Chef Erika Sanchez drives her new food truck, Tokachi Musubi, along the beach in San Francisco. | Courtesy Erika Sanchez/Tokachi Musubi

Sushi and ramen have been Japanese staples in the Bay Area for decades now, while one of the latest food trends to dock on this side of the Pacific are rice balls, or omusubi. La Cocina incubator program participant Erika Sanchez has been making omusubi since she was a child, and she’s just about ready to get her food truck, Tokachi Musubi, rolling through the Bay Area.

Sanchez told The Standard she plans to debut the roving restaurant at SF Pitch Night, a gathering of entrepreneurs—fittingly, from the Bay Area and Japan—on Feb. 23 at The Firehouse at Fort Mason.

Called omusubi, onigiri or nigirimeshi depending on the region of Japan, these round or triangular balls of rice are filled with fish or meat and wrapped in dried seaweed, or nori. In Sanchez’s home region of Hokkaido, the northernmost island of Japan, they’re most commonly called omusubi. 

Sanchez said she decided to name her business after her hometown of Tokachi and, of course, her namesake rice balls. The word also translates to “connection,” which is fitting, as she originally learned how to make omusubi from her mother.

“I want to make a connection between my hometown and San Francisco, which is now my second hometown,” she said.

She fills her omusubi with a variety of ingredients commonly found at izakayas throughout Japan—karaage (fried chicken), pork, shrimp tempura and ikura (salmon caviar). 

Sanchez moved to San Francisco in 2013 after living briefly in Spain, and before that, Tokyo and Sapporo. She told The Standard that her love of American film and music—Rob Reiner’s Stand by Me and Madonna are among her favorites—partly inspired the big move. Now, Sanchez calls the Outer Richmond home. 

The 41-year-old chef got her feet wet in the SF restaurant industry at a Mid-Market bar called Izakaya Roku, and later, a food truck called Kurotaka Ramen, which have both since shuttered. Sanchez said the pandemic put her culinary career at a momentary standstill until she resolved to open her own business. In 2022, she lit on the idea to open a food truck. 

“But I had no idea how to start,” she said. Taking advice from a friend, she applied to La Cocina, a culinary incubator program based in the Mission that works primarily with low-income women restaurateurs of color. La Cocina has helped launch over 130 businesses helmed by chefs that include James Beard Award semifinalist Reem Assil and Fernay McPherson, whose soul food kitchen, Minnie Bell’s, now operates out of Emeryville.  

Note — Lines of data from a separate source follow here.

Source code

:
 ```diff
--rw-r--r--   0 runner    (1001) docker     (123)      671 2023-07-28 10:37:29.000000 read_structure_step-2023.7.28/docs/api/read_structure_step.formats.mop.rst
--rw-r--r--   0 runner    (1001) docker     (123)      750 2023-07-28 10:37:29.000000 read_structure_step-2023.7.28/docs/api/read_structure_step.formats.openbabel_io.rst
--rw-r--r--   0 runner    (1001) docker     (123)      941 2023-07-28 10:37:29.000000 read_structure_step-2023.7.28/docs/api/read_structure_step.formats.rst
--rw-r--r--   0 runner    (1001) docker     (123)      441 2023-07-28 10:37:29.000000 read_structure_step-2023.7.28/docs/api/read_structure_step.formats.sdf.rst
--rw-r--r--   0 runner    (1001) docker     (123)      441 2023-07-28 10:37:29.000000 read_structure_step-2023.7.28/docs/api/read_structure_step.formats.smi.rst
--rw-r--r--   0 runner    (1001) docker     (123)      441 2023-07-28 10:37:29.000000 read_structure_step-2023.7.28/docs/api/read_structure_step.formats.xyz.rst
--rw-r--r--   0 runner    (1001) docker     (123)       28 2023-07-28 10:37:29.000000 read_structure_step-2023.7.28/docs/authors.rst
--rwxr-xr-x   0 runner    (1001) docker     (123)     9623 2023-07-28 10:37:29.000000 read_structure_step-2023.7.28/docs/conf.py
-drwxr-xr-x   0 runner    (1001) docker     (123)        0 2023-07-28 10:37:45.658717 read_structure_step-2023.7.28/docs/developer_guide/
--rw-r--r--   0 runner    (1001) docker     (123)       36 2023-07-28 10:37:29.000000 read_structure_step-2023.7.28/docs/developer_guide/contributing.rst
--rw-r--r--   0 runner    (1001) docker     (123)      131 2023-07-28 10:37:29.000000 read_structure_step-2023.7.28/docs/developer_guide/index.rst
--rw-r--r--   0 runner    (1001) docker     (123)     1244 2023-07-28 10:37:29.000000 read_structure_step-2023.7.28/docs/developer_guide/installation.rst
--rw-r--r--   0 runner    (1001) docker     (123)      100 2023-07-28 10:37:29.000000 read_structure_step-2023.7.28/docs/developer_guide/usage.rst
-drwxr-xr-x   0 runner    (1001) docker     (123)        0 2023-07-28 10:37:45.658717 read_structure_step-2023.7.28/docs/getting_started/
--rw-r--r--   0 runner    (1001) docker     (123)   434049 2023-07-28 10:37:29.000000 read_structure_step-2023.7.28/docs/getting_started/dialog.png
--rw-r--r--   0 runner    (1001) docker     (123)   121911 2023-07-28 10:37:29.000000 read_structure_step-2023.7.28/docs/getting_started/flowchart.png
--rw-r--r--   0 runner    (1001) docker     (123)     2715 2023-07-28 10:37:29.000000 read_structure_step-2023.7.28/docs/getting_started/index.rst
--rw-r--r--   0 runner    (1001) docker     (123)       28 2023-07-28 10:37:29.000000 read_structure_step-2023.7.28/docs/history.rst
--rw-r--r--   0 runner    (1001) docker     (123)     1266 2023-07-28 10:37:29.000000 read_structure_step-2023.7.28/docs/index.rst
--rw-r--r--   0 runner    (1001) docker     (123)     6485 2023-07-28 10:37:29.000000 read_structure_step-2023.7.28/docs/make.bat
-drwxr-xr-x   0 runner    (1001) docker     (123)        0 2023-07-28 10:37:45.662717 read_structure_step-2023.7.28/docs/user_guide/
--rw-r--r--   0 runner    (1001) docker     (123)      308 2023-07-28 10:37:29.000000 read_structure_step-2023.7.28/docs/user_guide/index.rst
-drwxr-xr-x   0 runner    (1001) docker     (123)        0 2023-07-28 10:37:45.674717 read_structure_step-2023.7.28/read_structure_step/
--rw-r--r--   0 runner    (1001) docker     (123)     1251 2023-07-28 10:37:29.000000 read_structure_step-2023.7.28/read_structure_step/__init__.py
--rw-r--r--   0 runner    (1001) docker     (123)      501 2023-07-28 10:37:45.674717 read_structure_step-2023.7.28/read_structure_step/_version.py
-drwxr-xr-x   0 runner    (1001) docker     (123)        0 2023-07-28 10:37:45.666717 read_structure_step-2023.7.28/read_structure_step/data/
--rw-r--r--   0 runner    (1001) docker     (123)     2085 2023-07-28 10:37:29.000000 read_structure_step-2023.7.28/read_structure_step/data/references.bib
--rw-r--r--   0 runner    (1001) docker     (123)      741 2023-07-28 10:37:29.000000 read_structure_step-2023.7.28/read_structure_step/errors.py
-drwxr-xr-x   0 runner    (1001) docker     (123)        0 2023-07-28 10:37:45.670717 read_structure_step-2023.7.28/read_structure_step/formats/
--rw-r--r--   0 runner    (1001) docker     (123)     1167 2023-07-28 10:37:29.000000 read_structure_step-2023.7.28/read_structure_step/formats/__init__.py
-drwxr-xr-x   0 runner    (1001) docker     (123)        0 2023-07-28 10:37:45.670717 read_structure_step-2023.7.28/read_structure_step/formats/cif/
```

Sanchez said that La Cocina was instrumental in launching Tokachi Musubi. “It’s a great group. They made me feel very included.” 

Next, she operated as a pop-up, mostly catering private events. With the launch of the food truck, Sanchez said she’s excited to reach more people across the Bay Area. After SF Pitch Night, she said she hopes to find a permanent parking spot at Spark Social in Mission Bay. 

Sanchez said that Tokachi Musubi is one way she can express her love and gratitude to San Francisco.

“I moved here as a single mother,” she said. “Many people in the city helped us, and that’s why I want to contribute to my community. I wasn’t sure I could survive, but here I am after nine years.”